A população de Meruri, que somava em 1905 ainda 217 indivíduos, em 1967 caiu para um mínimo de 87 pessoas. Já em 1979 somaram, segundo Ochoa, 386 indivíduos, e o IBGE indica 657 Bororo para o ano 2010 na Terra Indígena de Meruri. A conversão pastoral iniciada pelo Vaticano II contribuiu para suspender o extermínio bororo. No martírio de Rodolfo e Simão se constitui uma aliança entre a Missão e os povos indígenas. Essa aliança paradigmática conseguiu transformar o binômio “conversão-civilização” em missão libertadora, encarnada e autodeterminada.

Quarenta anos depois da chacina de Meruri, a “Igreja em saída” procura atribuir ao martírio de Simão e Rodolfo um significado mais universal através dos primeiros passos em direção de sua beatificação.

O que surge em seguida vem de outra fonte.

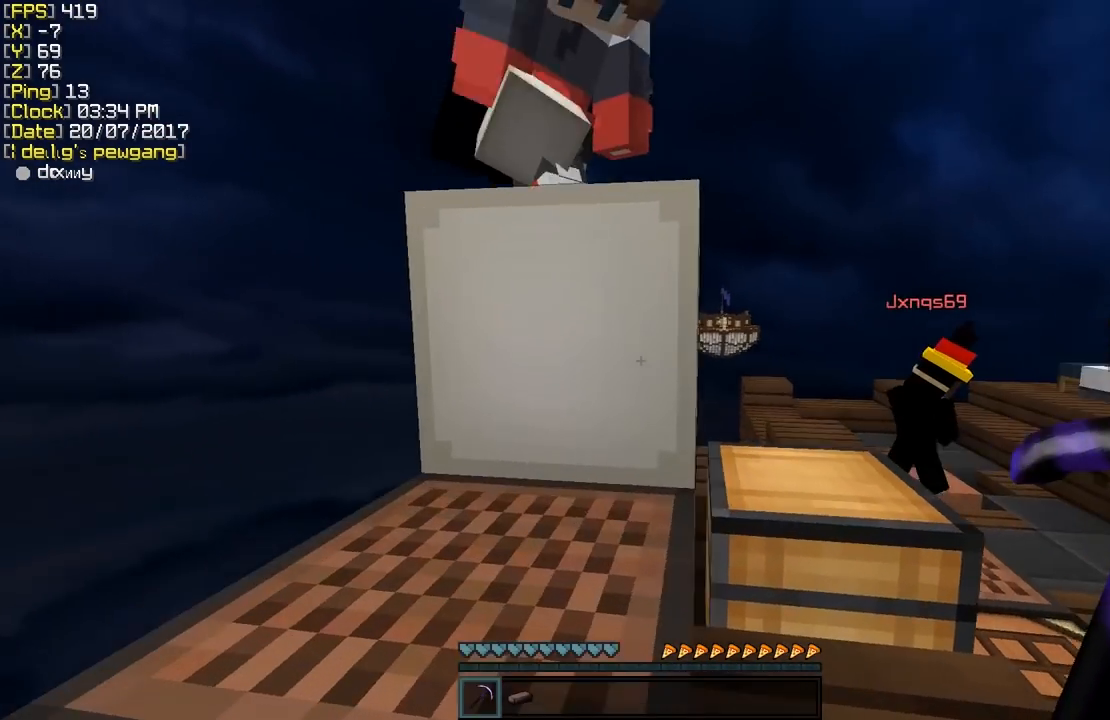
{"keys": ["shift", "w"], "mouse": [], "events": [[100, "d", "up"], [167, "a", "down"], [167, "shift", "up"], [350, "shift", "down"], [450, "a", "up"]]}
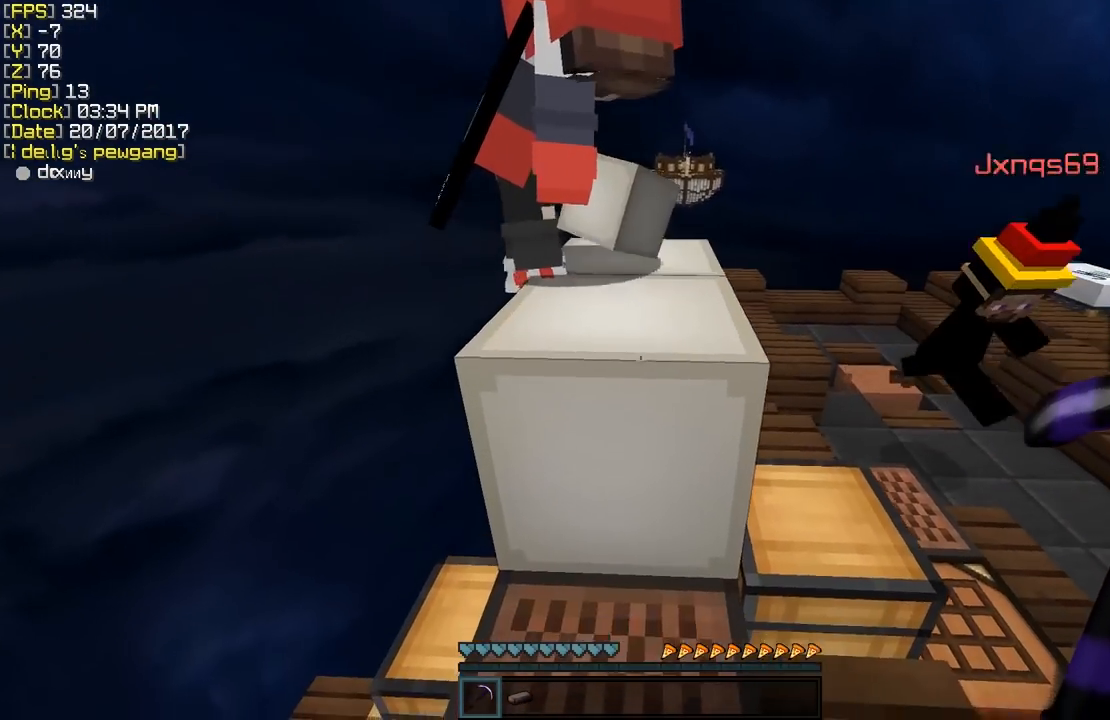
{"keys": ["d", "shift", "w"], "mouse": [], "events": [[67, "mouse_left", "down"], [417, "d", "down"], [417, "mouse_left", "up"]]}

Por ocasião da visita do padre Pierluigi Cameroni, Postulador da Congregação Salesiana em Roma, entre os dias 25 de abril a 4 de maio de 2016, a Inspetoria Salesiana de Campo Grande, no dia 3 de maio 2016, apresentou ao Bispo de Barra do Garças, D. Protógenes Luft, a “Proposta de Abertura do Processo Diocesano de Reconhecimento do Martírio do P. Rodolfo Lunkenbein e Simão Bororo”.